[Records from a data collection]

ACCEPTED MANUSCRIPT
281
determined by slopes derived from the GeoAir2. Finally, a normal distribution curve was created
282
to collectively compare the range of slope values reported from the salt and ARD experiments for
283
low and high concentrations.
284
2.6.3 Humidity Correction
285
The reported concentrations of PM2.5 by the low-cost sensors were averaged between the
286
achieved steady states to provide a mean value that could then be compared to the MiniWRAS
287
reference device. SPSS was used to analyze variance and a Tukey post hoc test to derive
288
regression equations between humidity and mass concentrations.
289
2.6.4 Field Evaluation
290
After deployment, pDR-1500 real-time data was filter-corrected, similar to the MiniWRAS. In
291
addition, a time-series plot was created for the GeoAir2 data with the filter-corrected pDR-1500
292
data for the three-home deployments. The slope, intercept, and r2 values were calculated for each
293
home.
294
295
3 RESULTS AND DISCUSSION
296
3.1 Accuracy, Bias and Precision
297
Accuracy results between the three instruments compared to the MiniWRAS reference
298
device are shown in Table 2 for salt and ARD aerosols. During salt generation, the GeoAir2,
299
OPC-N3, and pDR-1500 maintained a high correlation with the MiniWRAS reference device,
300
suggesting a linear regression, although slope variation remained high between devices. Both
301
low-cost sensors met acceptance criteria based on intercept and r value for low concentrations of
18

→ **BRIEF**:
Your answer must be an exact transcription of the lines from the one containing "OPC-N3, and pDR-1500" through the last line of the records above, and nothing else.

→ **SOLUTION**:
OPC-N3, and pDR-1500 maintained a high correlation with the MiniWRAS reference device,
300
suggesting a linear regression, although slope variation remained high between devices. Both
301
low-cost sensors met acceptance criteria based on intercept and r value for low concentrations of
18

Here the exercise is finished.